Stored data:
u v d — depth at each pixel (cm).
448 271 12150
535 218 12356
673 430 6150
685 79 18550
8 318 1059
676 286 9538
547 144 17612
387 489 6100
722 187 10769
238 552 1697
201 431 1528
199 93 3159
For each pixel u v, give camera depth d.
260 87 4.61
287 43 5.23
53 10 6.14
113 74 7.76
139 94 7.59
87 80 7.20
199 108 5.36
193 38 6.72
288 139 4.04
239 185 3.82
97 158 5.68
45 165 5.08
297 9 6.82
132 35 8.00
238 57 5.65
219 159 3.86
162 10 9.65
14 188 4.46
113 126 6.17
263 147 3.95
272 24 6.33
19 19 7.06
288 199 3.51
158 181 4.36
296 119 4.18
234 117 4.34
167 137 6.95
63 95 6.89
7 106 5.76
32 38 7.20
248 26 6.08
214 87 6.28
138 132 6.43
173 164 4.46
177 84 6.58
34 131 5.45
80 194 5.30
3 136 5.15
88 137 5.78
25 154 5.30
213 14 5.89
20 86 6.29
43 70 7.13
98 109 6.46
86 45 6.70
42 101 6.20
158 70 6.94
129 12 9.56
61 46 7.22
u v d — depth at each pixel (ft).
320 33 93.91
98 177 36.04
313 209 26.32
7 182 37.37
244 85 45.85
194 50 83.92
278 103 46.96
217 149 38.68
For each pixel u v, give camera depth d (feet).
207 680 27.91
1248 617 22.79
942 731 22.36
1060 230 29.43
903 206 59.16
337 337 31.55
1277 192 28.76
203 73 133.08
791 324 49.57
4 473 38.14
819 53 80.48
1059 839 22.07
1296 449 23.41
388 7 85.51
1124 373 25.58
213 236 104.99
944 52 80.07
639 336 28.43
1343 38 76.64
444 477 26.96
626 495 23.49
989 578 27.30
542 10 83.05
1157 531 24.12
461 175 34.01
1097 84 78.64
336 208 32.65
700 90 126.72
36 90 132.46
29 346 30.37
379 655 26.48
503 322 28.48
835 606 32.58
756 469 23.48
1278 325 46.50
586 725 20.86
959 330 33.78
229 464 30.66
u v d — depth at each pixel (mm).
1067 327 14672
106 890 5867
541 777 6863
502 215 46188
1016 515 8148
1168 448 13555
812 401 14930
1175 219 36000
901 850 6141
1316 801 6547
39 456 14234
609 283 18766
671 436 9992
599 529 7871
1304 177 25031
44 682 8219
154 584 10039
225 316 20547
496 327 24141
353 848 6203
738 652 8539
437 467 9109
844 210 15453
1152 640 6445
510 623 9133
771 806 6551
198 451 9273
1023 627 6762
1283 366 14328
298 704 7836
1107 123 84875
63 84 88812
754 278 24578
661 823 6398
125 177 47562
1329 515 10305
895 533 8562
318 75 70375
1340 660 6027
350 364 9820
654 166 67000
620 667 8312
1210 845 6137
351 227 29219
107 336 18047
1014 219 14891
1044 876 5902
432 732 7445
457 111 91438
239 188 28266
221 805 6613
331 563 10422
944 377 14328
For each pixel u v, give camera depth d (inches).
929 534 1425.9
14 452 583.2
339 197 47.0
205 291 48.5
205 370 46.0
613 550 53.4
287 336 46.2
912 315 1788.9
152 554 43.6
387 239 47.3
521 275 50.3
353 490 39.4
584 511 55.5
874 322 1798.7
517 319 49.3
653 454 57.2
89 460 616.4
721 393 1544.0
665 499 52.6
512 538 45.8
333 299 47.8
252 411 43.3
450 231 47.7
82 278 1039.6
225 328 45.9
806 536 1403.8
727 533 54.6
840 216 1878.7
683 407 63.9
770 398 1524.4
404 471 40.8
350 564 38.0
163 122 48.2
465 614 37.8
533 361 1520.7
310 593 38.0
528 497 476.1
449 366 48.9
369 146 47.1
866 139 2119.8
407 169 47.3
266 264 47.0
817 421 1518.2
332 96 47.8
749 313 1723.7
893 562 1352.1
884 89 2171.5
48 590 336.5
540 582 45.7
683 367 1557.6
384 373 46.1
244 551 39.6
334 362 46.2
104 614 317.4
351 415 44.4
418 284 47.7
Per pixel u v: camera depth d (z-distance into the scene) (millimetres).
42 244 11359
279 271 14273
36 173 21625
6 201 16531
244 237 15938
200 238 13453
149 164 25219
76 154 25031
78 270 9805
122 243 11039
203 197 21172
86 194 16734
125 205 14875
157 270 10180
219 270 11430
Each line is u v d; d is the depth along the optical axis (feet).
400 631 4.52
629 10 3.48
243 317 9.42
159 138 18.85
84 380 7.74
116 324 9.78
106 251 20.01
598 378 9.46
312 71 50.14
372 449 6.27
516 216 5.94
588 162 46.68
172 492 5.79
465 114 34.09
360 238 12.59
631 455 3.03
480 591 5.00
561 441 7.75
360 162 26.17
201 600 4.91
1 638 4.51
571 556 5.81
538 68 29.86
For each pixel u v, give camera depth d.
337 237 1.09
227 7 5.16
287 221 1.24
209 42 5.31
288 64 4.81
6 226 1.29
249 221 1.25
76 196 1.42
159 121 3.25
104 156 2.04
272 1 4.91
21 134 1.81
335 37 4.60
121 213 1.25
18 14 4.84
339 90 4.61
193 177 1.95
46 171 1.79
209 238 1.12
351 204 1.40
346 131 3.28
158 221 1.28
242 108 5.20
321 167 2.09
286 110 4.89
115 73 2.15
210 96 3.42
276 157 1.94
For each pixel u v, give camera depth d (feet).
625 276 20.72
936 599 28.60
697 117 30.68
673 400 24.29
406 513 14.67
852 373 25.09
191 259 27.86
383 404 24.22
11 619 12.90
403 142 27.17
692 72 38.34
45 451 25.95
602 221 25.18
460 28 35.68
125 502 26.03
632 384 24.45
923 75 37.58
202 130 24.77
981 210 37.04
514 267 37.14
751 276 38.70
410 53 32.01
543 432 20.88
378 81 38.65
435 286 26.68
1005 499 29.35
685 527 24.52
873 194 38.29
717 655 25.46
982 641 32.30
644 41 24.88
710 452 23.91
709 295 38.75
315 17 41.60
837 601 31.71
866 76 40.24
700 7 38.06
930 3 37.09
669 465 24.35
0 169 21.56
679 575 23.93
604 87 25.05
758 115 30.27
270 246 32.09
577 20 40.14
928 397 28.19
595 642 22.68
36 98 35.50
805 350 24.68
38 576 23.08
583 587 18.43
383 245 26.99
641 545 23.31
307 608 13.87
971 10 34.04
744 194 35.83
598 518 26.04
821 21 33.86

Exercise description ▸ Of all the entries above, retype exactly the lines from the line with "387 239 47.3" to the line with "410 53 32.01", both included, and no others.

Exercise result ▸
387 239 47.3
521 275 50.3
353 490 39.4
584 511 55.5
874 322 1798.7
517 319 49.3
653 454 57.2
89 460 616.4
721 393 1544.0
665 499 52.6
512 538 45.8
333 299 47.8
252 411 43.3
450 231 47.7
82 278 1039.6
225 328 45.9
806 536 1403.8
727 533 54.6
840 216 1878.7
683 407 63.9
770 398 1524.4
404 471 40.8
350 564 38.0
163 122 48.2
465 614 37.8
533 361 1520.7
310 593 38.0
528 497 476.1
449 366 48.9
369 146 47.1
866 139 2119.8
407 169 47.3
266 264 47.0
817 421 1518.2
332 96 47.8
749 313 1723.7
893 562 1352.1
884 89 2171.5
48 590 336.5
540 582 45.7
683 367 1557.6
384 373 46.1
244 551 39.6
334 362 46.2
104 614 317.4
351 415 44.4
418 284 47.7
Per pixel u v: camera depth d (z-distance into the scene) (millimetres).
42 244 11359
279 271 14273
36 173 21625
6 201 16531
244 237 15938
200 238 13453
149 164 25219
76 154 25031
78 270 9805
122 243 11039
203 197 21172
86 194 16734
125 205 14875
157 270 10180
219 270 11430
Each line is u v d; d is the depth along the optical axis (feet).
400 631 4.52
629 10 3.48
243 317 9.42
159 138 18.85
84 380 7.74
116 324 9.78
106 251 20.01
598 378 9.46
312 71 50.14
372 449 6.27
516 216 5.94
588 162 46.68
172 492 5.79
465 114 34.09
360 238 12.59
631 455 3.03
480 591 5.00
561 441 7.75
360 162 26.17
201 600 4.91
1 638 4.51
571 556 5.81
538 68 29.86
For each pixel u v, give camera depth d.
337 237 1.09
227 7 5.16
287 221 1.24
209 42 5.31
288 64 4.81
6 226 1.29
249 221 1.25
76 196 1.42
159 121 3.25
104 156 2.04
272 1 4.91
21 134 1.81
335 37 4.60
121 213 1.25
18 14 4.84
339 90 4.61
193 177 1.95
46 171 1.79
209 238 1.12
351 204 1.40
346 131 3.28
158 221 1.28
242 108 5.20
321 167 2.09
286 110 4.89
115 73 2.15
210 96 3.42
276 157 1.94
For each pixel u v, give camera depth d (feet).
625 276 20.72
936 599 28.60
697 117 30.68
673 400 24.29
406 513 14.67
852 373 25.09
191 259 27.86
383 404 24.22
11 619 12.90
403 142 27.17
692 72 38.34
45 451 25.95
602 221 25.18
460 28 35.68
125 502 26.03
632 384 24.45
923 75 37.58
202 130 24.77
981 210 37.04
514 267 37.14
751 276 38.70
410 53 32.01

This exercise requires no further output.